§ EXERCISE DESCRIPTION
Extract every line of the material below that contains the string "xmlns", matching case exactly.

§ DATA PROVIDED
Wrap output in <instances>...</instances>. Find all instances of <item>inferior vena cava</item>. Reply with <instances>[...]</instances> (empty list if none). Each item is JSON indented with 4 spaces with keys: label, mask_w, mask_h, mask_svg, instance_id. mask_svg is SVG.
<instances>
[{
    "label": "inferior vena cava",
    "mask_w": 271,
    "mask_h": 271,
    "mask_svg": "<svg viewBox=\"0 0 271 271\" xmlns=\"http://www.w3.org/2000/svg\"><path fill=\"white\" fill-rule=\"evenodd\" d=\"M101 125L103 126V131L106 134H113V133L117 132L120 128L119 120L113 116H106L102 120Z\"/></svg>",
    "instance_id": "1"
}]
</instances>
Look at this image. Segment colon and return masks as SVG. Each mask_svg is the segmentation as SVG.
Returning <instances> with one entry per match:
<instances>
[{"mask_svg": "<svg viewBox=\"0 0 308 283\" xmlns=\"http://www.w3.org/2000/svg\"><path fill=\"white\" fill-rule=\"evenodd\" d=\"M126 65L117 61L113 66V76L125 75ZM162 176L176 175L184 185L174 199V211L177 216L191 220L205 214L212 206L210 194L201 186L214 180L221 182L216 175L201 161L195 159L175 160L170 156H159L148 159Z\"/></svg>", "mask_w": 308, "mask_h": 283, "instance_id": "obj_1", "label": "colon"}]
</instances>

---

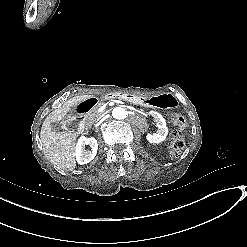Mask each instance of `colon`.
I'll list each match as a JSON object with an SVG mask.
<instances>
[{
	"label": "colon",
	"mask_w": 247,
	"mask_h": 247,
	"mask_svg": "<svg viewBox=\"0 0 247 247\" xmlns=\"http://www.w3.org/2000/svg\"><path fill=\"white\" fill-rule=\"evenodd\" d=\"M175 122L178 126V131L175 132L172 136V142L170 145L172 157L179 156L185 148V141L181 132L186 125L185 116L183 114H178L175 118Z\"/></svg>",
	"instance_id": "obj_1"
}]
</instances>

§ ANSWER TO THIS TASK
    "mask_svg": "<svg viewBox=\"0 0 271 271\" xmlns=\"http://www.w3.org/2000/svg\"><path fill=\"white\" fill-rule=\"evenodd\" d=\"M101 125L103 126V131L106 134H113V133L117 132L120 128L119 120L113 116H106L102 120Z\"/></svg>",
[{"mask_svg": "<svg viewBox=\"0 0 308 283\" xmlns=\"http://www.w3.org/2000/svg\"><path fill=\"white\" fill-rule=\"evenodd\" d=\"M126 65L117 61L113 66V76L125 75ZM162 176L176 175L184 185L174 199V211L177 216L191 220L205 214L212 206L210 194L201 186L214 180L221 182L216 175L201 161L195 159L175 160L170 156H159L148 159Z\"/></svg>", "mask_w": 308, "mask_h": 283, "instance_id": "obj_1", "label": "colon"}]
	"mask_svg": "<svg viewBox=\"0 0 247 247\" xmlns=\"http://www.w3.org/2000/svg\"><path fill=\"white\" fill-rule=\"evenodd\" d=\"M175 122L178 126V131L175 132L172 136V142L170 145L172 157L179 156L185 148V141L181 132L186 125L185 116L183 114H178L175 118Z\"/></svg>",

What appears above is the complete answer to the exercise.